Lou Reed

A Walk On The Wild Side

This song is about cross-dressers who come to New York City and become prostitutes. "Take a walk on the wild side" is what they say to potential customers. Each verse introduces a new character. There is Holly, Candy, Little Joe, Sugar Plum Fairy, and Jackie. Candy Darling was also the same 'Candy' from Iggy Pop's song "Candy." The characters are all cronies of the infamous Andy Warhol Factory, as was Lou.

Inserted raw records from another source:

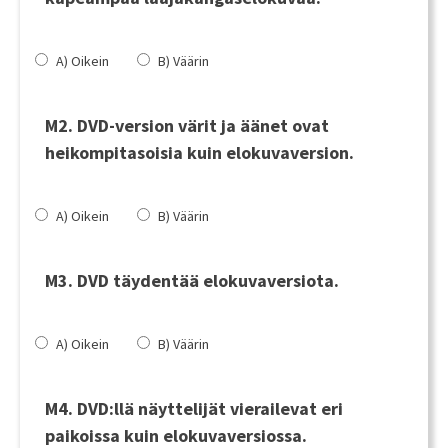
A) Oikein
B) Väärin
M2. DVD-version värit ja äänet ovat
heikompitasoisia kuin elokuvaversion.
A) Oikein
B) Väärin
M3. DVD täydentää elokuvaversiota.
A) Oikein
B) Väärin
M4. DVD:llä näyttelijät vierailevat eri
paikoissa kuin elokuvaversiossa.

Reed had an empathy for these characters that comes through in the song, as he struggled with his sexuality for most of his life. His parents even tried to "cure" his homosexuality when he was young. With this song, Reed presented a completely different view of gender roles in rock.In an interview with The Guardian published December 13, 2008, Holly Woodlawn said: "My father got a job at a hotel, so we moved from New York to Miami Beach. I was going to school, getting stones thrown at me and being beaten up by homophobic rednecks. I felt I deserved better, and I hated football and baseball. So, aged 15, I decided to get the hell out of there and ran away from home. I had $27, so hitchhiked across the USA. I did pluck my eyebrows in Georgia. It hurt! My friend Georgette was plucking them and I was screaming, but all of a sudden I had these gorgeous eyebrows and she put mascara on my eyes. We ran into some marines in Lafayette in South Carolina. They tried to attack me. I was 15 and not used to this stuff. I was sitting in a car with this marine, terrified that he was going to rape me and kill me. I said, 'I've never done this before.' He said, 'You don't wanna have sex with me?' I said it wasn't that I didn't find him attractive, I just didn't want to do it. But he was wonderful. He protected me. While Georgette was in a motel screaming and yelling with 18 marines but having a good time, he said, 'When you're with me, nothing will happen to you.' And they drove us all the way to New Jersey.In New York I was living on the street. Then I met Jackie Curtis and Candy Darling, and they'd watch Marlene Dietrich and Greta Garbo movies at 1am. There was this club called Max's Kansas City. Jackie and Candy had just done this movie called Flesh, and they said, 'You have to meet Andy [Warhol]. He's gonna make you a superstar.'
    I didn't want to be a superstar. My wig looked like yak hair. One day Jackie put on a show and I was in the chorus. I saw this bag of glitter and a jar of Vaseline, and smeared myself with it and got this boyfriend to throw the glitter on me. [Director] Paul Morrissey said, 'I don't know who she is but she's a star.' Next thing Paul's calling me up to star in a movie called Trash, and the rest is history.
    One day a friend called me and said, 'Turn on the radio!' They were playing 'Walk On The Wild Side.' The funny thing is that, while I knew the Velvet Underground's music, I'd never met Lou Reed. I called him up and said, 'How do you know this stuff about me?' He said, 'Holly, you have the biggest mouth in town.' We met and we've been friends ever since."
    In a 1972 interview with Disc and Music Echo, Reed described this as an "outright gay song," saying it was "from me to them, but they're carefully worded so the straights can miss out on the implications and enjoy them without being offended. I suppose though the album is going to offend some people."
    This was not banned by the notoriously conservative BBC or by many US radio stations because censors did not understand phrases like "giving head." Depending on the regional US market, the song was, however, edited for what we now call political correctness. Reed leads into the female vocalists' "Doo, doo-doo" hook with the words, "And the colored girls say," but some stations played a version that replaced the phrase with, "And the girls all say."